No.10 said all hospital trusts had been urged to use spare testing capacity to step up plans to get doctors, nurses, midwives and others back to work after self-isolating at home.
The prime minister’s official spokesperson said 900 NHS staff were tested over the weekend as part of a pilot scheme and that as of Wednesday the total stood at “over 2,000”. “Staff will be getting results fed back to them over the next few days,” he said.
Some NHS trusts are reporting nearly a quarter of staff off having to stay at home with symptoms of the disease, or with family members who display symptoms.
The health service has 1.1m full-time equivalent staff and there are fears that large numbers are waiting for tests.

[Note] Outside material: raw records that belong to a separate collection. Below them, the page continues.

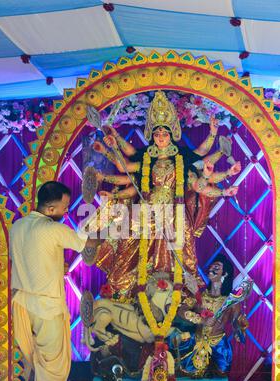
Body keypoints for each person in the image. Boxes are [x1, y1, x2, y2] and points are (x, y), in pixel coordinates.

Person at [90, 91, 240, 302]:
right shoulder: (146, 159)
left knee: (182, 256)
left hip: (174, 213)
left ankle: (181, 298)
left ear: (171, 135)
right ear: (153, 135)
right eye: (157, 134)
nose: (160, 138)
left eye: (165, 134)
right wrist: (111, 144)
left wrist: (224, 188)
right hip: (147, 210)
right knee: (129, 247)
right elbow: (123, 166)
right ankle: (124, 293)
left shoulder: (182, 161)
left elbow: (199, 181)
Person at [10, 181, 101, 381]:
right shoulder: (51, 228)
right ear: (50, 209)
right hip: (46, 305)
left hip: (22, 302)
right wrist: (103, 232)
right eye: (64, 206)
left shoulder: (17, 226)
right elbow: (88, 248)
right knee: (53, 366)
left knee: (37, 363)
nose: (66, 211)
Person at [170, 254, 249, 377]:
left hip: (219, 345)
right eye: (211, 267)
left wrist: (240, 329)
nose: (211, 269)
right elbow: (181, 310)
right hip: (196, 341)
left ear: (225, 274)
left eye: (216, 267)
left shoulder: (231, 301)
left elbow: (236, 321)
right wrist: (201, 320)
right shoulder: (199, 296)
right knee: (190, 375)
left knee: (221, 376)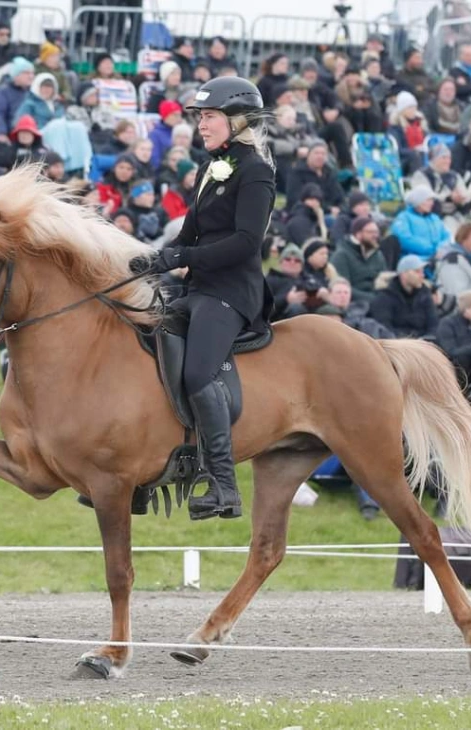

But the spokesperson also confirmed thousands of tests were not being carried out every day, despite efforts to increase their number.
“Currently testing capacity stands at 12,750 [per day],” he said. “On Monday, 8,630 tests were carried out.
“A clear instruction has been sent to all NHS trusts that where capacity is available it should be used on testing front line staff.
“If there is capacity available it should be going on testing NHS staff. The issue is staff self-isolating. We want more testing to be carried out. It’s our intention to to significantly increase the numbers of tests.”
The government has come under intense pressure to ramp up testing for the virus for patients and staff.
Boris Johnson and health secretary Matt Hancock promised that the daily testing figure would rise to 25,000 in mid-April.
Hancock has now moved to lift the 15% cap on the number of staff who can be tested each day. Until today, 85% of tests had to take place on patients, but NHS England said it was removing the 15% cap for staff “immediately”.
Despite the World Health Organization’s advice for countries to “test, test, test”, the UK is lagging behind other countries such as Germany, which is testing 70,000 people daily.
Cabinet minister Michael Gove admitted yesterday that a global shortage of reagents needed for the tests was restricting Britain’s capacity.
No.10 dismissed reports that chemicals firms had no problems with supply, pointing out that the UK In-Vitro Diagnostics Industry had said there was huge global demand.
“They say we working at pace in order to be able to distribute these reagents but none of this can be achieved overnight,” the spokesman said.
But No.10 sidestepped questions as to when the government had ordered the reagents needed for the tests, saying “we have been working throughout” to increase the number of tests carried out.
It is understood that officials advise extreme caution around an early sample by NHS Providers that suggested only 15% of those staff self-isolating at home actually had the virus.
The brand new Nightingale Hospital London, with an expected bed capacity of 4,000 beds, is due to open in East London in the Excel conference centre later this week, Downing Street confirmed.